▶ Given entries:
=-=-=
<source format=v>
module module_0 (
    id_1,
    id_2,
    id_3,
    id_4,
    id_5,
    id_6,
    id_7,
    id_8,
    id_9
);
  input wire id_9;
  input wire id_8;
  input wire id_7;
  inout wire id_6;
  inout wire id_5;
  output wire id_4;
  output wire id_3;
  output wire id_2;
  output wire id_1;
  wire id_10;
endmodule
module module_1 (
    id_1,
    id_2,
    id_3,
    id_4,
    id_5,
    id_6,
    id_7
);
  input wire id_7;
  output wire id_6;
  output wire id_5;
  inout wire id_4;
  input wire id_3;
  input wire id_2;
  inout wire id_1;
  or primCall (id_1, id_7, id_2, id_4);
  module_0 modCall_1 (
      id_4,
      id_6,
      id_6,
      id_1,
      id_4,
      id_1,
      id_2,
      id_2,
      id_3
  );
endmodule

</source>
=-=-=
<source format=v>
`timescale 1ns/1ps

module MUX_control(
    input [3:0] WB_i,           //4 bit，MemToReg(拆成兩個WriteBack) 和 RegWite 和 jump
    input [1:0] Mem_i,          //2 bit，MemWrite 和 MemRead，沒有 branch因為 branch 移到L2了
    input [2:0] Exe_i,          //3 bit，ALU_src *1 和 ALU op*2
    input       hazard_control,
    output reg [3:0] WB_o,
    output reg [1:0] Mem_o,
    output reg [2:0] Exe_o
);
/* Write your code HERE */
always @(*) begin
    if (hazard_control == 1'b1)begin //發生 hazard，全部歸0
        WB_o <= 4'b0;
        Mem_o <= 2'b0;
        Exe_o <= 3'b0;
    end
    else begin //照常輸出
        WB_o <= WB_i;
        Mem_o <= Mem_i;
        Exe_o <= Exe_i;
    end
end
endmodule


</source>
=-=-=
▶ Goal of the exercise: In these entries, please give the number of lines holding the string "begin" and nothing more.

▶ Response: 3